The city’s settlement with North Bay Corp. comes just two weeks after its owner, James Ratto, announced he planned to sell his solid waste empire — including garbage and recycling pickup in eight of Sonoma County’s nine cities and the unincorporated county — to San Francisco-based Recology.

The $2 million is just a fraction of the nearly $18 million in fines the city has been hanging over the company’s head for months.

The city agreed to the lower figure because it wants to get on with the process of selecting a new hauler while also ensuring that North Bay Corp. fulfills its obligations to the city and its customers through the remaining 10 months of its contract, Deputy City Manager Gloria Hurtado said.

North Bay, also known by the name of its umbrella corporation, The Ratto Group, raised legal objections to many of the findings of a scathing 2016 audit, posing the prospect of extended litigation, Hurtado said.

“There was no guarantee that we would get any of those assessments, and the biggest part of those assessments was definitely in dispute,” Hurtado said.

The company paid the city $750,000 on Monday and will pay the rest of the sum in two installments plus interest in May and August, Hurtado said.

The company did not admit any wrongdoing in the settlement.

“We’re pleased to have the matter resolved,” North Bay spokesman Eric Koenigshofer said.

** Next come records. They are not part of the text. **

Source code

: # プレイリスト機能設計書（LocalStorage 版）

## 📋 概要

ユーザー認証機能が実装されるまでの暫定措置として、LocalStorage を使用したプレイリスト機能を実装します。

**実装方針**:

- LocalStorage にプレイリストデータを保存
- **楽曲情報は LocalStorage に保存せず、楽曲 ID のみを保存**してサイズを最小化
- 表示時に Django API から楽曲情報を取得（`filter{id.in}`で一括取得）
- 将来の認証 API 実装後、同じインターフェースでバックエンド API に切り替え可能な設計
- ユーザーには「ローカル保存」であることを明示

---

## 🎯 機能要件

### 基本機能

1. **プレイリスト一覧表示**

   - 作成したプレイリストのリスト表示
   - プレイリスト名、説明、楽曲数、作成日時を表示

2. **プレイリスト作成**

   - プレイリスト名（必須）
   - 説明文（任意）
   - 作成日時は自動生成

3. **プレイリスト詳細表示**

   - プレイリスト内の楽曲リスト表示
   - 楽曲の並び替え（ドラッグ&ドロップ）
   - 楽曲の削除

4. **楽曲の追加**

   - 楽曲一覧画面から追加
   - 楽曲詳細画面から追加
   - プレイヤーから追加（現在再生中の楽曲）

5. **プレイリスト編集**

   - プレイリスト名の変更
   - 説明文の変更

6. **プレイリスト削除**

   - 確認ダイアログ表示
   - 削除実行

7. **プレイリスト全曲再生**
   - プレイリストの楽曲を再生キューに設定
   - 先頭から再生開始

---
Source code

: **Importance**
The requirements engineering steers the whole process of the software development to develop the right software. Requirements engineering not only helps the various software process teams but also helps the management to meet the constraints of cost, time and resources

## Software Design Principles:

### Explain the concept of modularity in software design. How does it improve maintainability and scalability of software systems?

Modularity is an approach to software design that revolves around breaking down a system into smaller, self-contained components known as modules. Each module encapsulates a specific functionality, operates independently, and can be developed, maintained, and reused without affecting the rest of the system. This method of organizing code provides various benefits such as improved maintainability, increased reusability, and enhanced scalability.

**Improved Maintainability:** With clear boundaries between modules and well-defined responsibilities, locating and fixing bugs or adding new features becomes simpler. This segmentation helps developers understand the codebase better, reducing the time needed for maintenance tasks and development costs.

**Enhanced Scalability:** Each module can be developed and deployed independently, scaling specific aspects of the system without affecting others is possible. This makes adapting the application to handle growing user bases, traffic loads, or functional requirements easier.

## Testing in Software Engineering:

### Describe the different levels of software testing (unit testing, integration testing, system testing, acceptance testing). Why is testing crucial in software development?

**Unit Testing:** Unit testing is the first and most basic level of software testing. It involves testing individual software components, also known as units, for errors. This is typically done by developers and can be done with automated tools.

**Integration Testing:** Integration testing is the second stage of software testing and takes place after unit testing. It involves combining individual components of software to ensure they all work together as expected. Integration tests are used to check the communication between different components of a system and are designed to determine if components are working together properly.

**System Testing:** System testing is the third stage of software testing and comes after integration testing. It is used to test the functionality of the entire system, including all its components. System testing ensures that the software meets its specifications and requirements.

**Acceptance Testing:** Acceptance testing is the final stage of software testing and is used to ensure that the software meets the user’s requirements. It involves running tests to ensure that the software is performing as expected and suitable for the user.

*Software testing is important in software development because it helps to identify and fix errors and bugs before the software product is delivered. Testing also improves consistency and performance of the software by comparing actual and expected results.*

Key to the settlement was the provision related to additional fines over its aging fleet of trucks. The steepest fines of the city’s proposed fines related to the 27 trucks, most of which the city claimed were out of compliance, resulting in thousands of dollars per day in fines.

A provision in the contract calls for North Bay’s trucks to be rebuilt after five years “as needed” and for no trucks to be over 10 years old. Most of the trucks are over five years old, but the city didn’t have any proof they had ever been rebuilt, Hurtado said. Some are over 10 years old, she said.

The question came down to the interpretation of the “as needed” clause, she said.

The settlement waives any future fines related to the fleet, and does not require the company to buy any new ones, which Hurtado said was unrealistic given the short time remaining on the contract.

The settlement also waives any additional fines for the company’s alleged failure to abide by the contract terms over alternative fuels, Hurtado said.

The contract requires the company to get approval from the city for any alternative fuels it plans to use, but Hurtado said she can find no evidence the company ever sought or received such approval. There is also a requirement the company use re-refined motor oil, but it has not done so, Hurtado said.

Koenigshofer said the company uses clean diesel, but he declined to say whether that fails to comply the contract.

The city had previously pegged the potential fines facing the company at around $14 million, representing most of the contract violations stemming from the audit. But in December, one of the company’s street sweepers was pulled over for not having proper title and registration, Hurtado said.

The vehicle was impounded, and the city learned that the company had never registered the four street sweepers it acquired from the city in 2010, despite specific contract language requiring it to do so, Hurtado said. Unlike some of the other audit findings, that was irrefutable, Hurtado said.

So the city proposed an additional $3.4 million in fines, bringing the total before the settlement to nearly $18 million.

It’s not the first time the company was forced to pay penalties to the city.

Following an audit of the years 2005 through 2007, the city required the company to purchase a new fleet of trucks at a cost of about $7 million and to pay $1.2 million in fines stemming largely from questions raised about its recycling operations on Standish Road. That property and its operations have been subject to a cease-and-desist order for more than a year, and the county has fined the company $575,600 as of December for failing to have the proper permits. Estimates for upgrading the facilities there need have exceeded $7 million.